(1.) In this reference under Section 256(1) of the Income Tax Act, 1961, the following question of law has been referred for our opinion:-
(2.) In Commissioner of Income Tax v. Goslino Mario And Others, [2000] 241 ITR 312, one of the questions considered by the Supreme Court was whether the Tribunal was right in law in holding that the payment taken in India in the shape of daily allowance was not exempt from tax under Section 10(14) of the Income Tax Act, 1961.

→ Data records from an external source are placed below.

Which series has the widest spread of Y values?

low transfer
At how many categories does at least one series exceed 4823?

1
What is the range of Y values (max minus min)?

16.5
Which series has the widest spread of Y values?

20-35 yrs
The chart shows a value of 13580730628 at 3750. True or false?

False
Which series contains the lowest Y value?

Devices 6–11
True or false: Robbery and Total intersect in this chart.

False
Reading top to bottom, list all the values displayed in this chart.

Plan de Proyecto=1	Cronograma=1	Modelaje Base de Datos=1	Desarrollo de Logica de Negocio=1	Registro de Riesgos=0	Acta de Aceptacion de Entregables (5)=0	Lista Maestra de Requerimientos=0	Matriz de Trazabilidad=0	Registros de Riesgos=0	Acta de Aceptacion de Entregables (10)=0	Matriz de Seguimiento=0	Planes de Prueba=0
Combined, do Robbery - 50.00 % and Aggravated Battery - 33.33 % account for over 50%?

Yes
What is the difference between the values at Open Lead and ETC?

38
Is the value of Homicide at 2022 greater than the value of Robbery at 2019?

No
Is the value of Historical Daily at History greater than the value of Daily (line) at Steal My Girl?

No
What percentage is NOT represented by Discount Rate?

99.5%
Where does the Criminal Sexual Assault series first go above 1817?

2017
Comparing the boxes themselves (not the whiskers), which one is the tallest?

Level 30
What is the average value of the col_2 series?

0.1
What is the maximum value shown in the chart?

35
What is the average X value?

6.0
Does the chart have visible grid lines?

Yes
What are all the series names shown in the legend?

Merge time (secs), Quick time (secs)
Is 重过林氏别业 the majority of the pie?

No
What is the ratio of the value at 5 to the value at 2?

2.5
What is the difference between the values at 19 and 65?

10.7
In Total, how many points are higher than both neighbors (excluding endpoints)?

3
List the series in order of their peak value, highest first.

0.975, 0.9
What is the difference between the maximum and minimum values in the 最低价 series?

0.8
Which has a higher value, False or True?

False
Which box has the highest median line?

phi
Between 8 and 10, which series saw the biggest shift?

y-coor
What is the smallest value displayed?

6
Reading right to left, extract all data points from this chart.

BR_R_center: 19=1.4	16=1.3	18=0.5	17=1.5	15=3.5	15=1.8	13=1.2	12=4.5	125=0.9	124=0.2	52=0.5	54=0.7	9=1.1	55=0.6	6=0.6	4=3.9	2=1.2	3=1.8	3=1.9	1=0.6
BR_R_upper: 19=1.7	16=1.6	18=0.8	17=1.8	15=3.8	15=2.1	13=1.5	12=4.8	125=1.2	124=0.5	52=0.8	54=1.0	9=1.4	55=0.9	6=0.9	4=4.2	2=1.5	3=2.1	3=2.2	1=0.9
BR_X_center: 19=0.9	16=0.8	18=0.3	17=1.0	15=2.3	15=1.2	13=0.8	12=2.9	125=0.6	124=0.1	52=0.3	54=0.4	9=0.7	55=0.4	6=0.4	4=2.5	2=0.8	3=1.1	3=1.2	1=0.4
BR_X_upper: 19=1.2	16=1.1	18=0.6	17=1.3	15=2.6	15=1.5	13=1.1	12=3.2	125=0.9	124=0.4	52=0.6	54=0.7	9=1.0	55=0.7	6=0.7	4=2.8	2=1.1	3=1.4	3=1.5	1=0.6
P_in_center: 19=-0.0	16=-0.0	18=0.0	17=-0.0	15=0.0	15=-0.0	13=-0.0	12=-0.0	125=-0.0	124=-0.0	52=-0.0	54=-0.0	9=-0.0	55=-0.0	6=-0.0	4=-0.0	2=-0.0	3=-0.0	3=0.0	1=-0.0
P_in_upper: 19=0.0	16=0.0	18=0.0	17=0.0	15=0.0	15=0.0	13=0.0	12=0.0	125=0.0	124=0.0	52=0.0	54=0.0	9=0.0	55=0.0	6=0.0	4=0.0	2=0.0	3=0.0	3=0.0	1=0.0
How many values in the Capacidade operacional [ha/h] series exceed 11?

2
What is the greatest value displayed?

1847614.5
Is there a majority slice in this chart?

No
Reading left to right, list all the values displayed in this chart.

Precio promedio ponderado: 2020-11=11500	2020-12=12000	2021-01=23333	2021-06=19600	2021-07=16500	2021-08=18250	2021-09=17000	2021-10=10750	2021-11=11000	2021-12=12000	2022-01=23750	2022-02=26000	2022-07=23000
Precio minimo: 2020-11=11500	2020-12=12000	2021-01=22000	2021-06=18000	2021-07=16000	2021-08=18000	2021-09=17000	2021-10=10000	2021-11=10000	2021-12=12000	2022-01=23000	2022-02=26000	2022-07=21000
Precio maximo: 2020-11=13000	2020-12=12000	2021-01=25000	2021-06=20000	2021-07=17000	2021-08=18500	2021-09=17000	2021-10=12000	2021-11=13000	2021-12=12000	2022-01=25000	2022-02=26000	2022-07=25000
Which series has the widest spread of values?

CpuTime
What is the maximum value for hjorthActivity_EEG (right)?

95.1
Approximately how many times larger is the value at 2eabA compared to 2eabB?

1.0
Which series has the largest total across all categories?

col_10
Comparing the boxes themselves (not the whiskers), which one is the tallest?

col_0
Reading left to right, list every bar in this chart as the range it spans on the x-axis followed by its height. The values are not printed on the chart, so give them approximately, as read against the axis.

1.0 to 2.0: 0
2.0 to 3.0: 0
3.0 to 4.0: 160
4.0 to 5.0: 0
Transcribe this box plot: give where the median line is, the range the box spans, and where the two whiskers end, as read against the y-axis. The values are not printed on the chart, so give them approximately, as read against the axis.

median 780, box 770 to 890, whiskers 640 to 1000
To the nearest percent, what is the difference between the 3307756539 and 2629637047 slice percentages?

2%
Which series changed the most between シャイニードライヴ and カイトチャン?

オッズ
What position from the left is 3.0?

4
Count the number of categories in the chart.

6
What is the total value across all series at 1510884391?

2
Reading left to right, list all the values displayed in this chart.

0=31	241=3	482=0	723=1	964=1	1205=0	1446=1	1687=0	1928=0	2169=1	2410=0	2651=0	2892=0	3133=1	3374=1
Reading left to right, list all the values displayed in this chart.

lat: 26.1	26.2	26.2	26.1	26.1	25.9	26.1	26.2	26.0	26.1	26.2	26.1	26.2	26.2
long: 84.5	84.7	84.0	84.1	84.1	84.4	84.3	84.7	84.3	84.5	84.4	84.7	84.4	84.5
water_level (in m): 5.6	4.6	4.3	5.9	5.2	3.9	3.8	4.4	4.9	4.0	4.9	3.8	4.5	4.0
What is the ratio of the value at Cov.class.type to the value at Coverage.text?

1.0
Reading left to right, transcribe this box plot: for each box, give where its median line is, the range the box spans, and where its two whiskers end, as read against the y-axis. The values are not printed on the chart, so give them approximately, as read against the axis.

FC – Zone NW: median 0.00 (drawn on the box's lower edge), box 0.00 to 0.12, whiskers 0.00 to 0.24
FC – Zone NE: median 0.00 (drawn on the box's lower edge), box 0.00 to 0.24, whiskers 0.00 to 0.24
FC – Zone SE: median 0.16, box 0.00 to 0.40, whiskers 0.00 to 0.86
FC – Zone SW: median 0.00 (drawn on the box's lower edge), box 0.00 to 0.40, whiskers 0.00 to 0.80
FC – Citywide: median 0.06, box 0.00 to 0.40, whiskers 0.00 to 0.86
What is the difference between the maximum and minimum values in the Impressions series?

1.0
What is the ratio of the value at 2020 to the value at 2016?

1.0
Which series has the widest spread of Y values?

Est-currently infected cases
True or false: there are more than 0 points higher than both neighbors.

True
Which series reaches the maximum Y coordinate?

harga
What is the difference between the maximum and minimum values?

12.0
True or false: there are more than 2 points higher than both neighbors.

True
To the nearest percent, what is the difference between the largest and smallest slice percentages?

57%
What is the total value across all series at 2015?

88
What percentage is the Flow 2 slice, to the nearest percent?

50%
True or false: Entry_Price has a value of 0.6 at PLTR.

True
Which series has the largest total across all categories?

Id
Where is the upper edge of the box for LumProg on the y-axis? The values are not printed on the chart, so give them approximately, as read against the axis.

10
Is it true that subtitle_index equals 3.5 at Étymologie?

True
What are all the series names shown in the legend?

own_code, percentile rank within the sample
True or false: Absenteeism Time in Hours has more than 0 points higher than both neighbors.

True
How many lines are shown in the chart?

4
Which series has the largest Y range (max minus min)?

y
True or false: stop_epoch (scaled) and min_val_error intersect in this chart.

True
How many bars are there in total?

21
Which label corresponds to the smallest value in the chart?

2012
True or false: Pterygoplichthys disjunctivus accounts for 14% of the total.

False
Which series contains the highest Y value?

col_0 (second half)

(3.) The Supreme Court approved the view taken by the Gauhati High Court in Commissioner of Income Tax v. Goslino Mario, [2000] ITR 314, to the effect that under Section 10(14) of the Act any special allowance specifically granted to meet expenses wholly, necessarily and exclusively incurred for the purpose of the duties of office or employment is exempt from tax to the extent such expenses are actually incurred for that purpose. The Gauhati High Court had referred to several decisions and concluded, affirming the view taken in Commissioner of Income Tax, Gujarat v. S.G. Pgnatale, [1980] 124 ITR 391 and Commissioner of Income Tax v. J. Jenkin Thomas And Others, [1975] 101 ITR 511, that if the amount paid be a kind of reimbursement for an expenditure incurred for the performance of the duties of the assessee, the same would not be liable to be taxed as salary. In those cases, as well as in the present case, the Assessee were foreign technicians and were required to stay away from their homes and consequently the daily allowance given to them was related to the extra expenditure that they were required to undertake on food etc. which was wholly, necessarily and exclusively for the purpose of the duties, and as such it was in the nature of reimbursement which would be excluded from the net cast by the Act.